Agence France-Presse

Sur la période avril-juin, sa perte nette s’élève à 11,3 milliards de yens (90,3 millions d’euros), comparé à une perte nette de 140,2 milliards de yens un an plus tôt, expliquée à l’époque par une dépréciation d’actifs après la cession de son activité de gaz naturel liquéfié américaine au français Total.

Sa perte opérationnelle sur le premier trimestre se chiffre à 12,6 milliards de yens (100,7 millions d’euros), contre un bénéfice opérationnel de 7,8 milliards de yens un an plus tôt, selon un communiqué.

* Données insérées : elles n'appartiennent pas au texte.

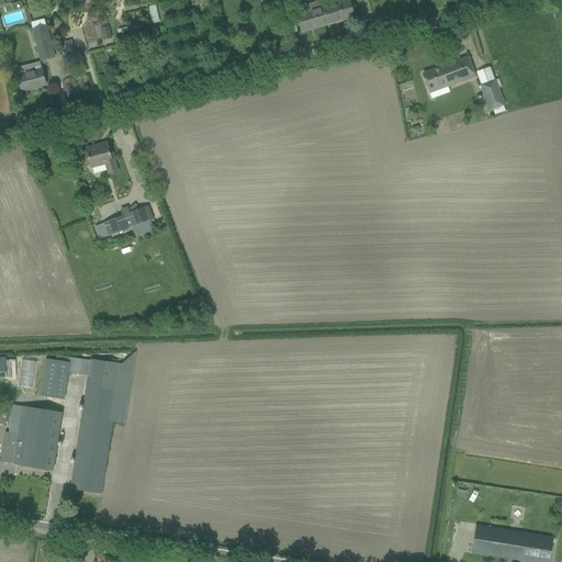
[(324,8),(328,24),(353,17),(349,1),(325,8),(323,1),(322,1),(324,8)]
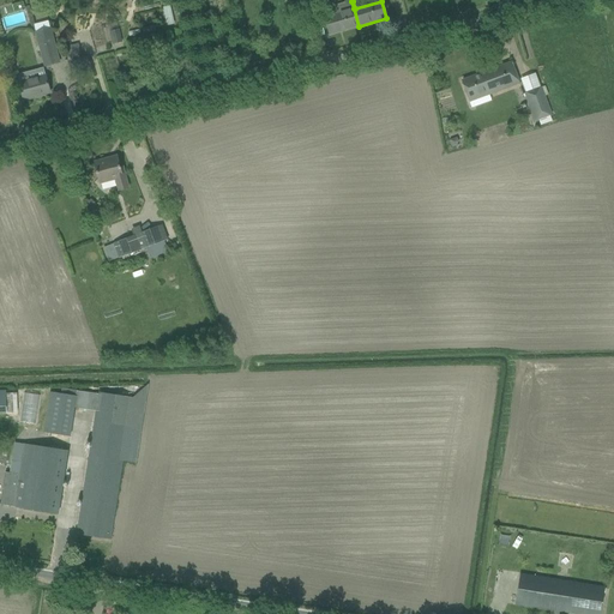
[(333,14),(325,17),(327,23),(330,35),(359,26),(354,8),(333,14)]
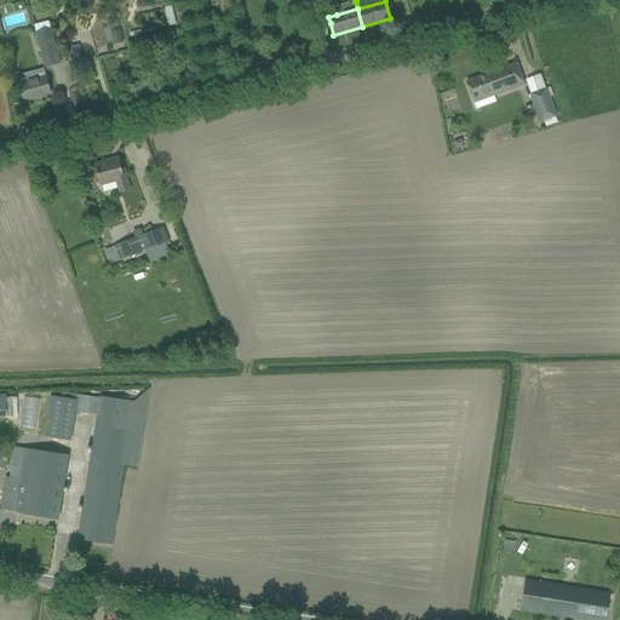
[(35,26),(46,68),(59,64),(49,22),(35,26)]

Ses ventes ont également reculé de 26,2 % sur un an, à 599,8 milliards de yens (4,8 milliards d’euros), plombées par une baisse de la demande, imputée à la pandémie, dans tous les secteurs, en particulier l’énergie, les solutions numériques, les systèmes d’impression, l’électronique et les équipements de stockage.

Les prévisions de Toshiba sur l’ensemble de l’exercice 2020/21 sont en revanche inchangées par rapport à ses objectifs fixés en juin.  

Le groupe s’attend toujours à un impact négatif de la crise sanitaire, à hauteur de 90 milliards de yens, sur son résultat opérationnel annuel (contre un impact de 20,3 milliards de yens en 2019/20).

Il table encore sur une baisse de ses ventes annuelles de 6 % à 3180 milliards de yens et un déclin de son bénéfice d’exploitation de 16 % à 110 milliards de yens.

Toshiba espère générer sur l’exercice un bénéfice net de 50 milliards de yens. Il a subi en 2019/20 une perte nette de 114,6 milliards de yens.